Cooler weather helps crews battling California wildfire

A helicopter drops water on a burning hillside while battling the Rocky Fire near Clearlake, Calif., on Monday, Aug. 3, 2015. The fire has charred more than 60,000 acres and destroyed at least 24 residences. AP

A helicopter drops water on a burning hillside while battling the Rocky Fire near Clearlake, Calif., on Monday, Aug. 3, 2015. The fire has charred more than 60,000 acres and destroyed at least 24 residences.
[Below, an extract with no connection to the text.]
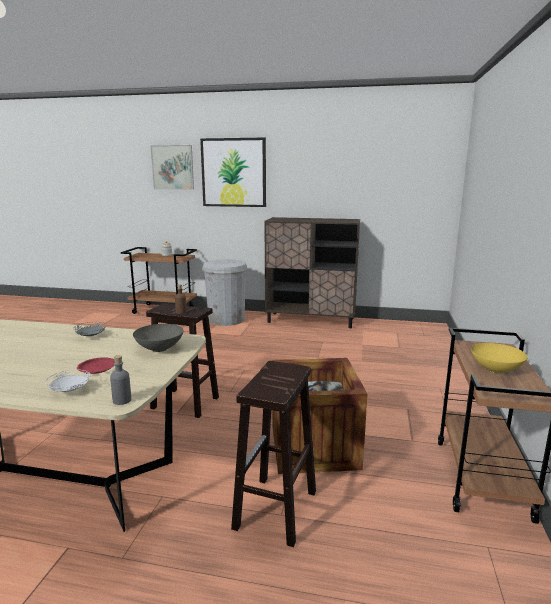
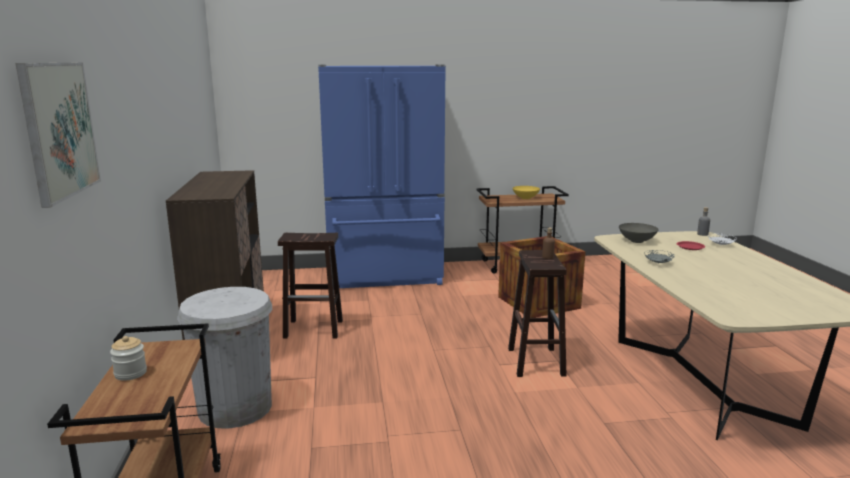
camera: 110 degrees left, 0 degrees up
picture [200,138,266,207] -> none
brown stool [231,361,316,547] -> brown stool moved to [278,233,343,338]
none -> blue fridge [318,64,446,288]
AP

LOWER LAKE, California— Firefighters were working aggressively to regain control after a raging California fire jumped a highway that had served as a containment line for the massive blaze — one of 20 wildfires burning in California.

Cooler weather had helped crews build a buffer Monday between the wildfire and some of the thousands of homes it threatened as it tore through drought-withered areas.

But Monday afternoon erratic wind blew hot embers across Highway 20, north of the city of Clearlake.

“There were too many (spot fires) for us to pick up,” Battalion Chief Carl Schwettmann of the California Department of Forestry and Fire Protection told the San Francisco Chronicle, after the stand on Highway 20. “With these drought-stricken fuels, it’s just moving at an extremely high rate of speed.”

At least two dozen homes were destroyed over the past few days, and more than 13,000 people were urged to flee.

The fire — the largest blaze in drought-stricken California — roughly tripled in size over the weekend to almost 97 square miles (250 square kilometers), generating its own winds that fanned the flames and reduced thousands of acres of manzanita shrubs and other brush to barren land in hours.

Numerous other wildfires in California, Washington state and Oregon took off as the effects of drought and summer heat turned the West Coast combustible. California blazes killed a firefighter last week and injured four others.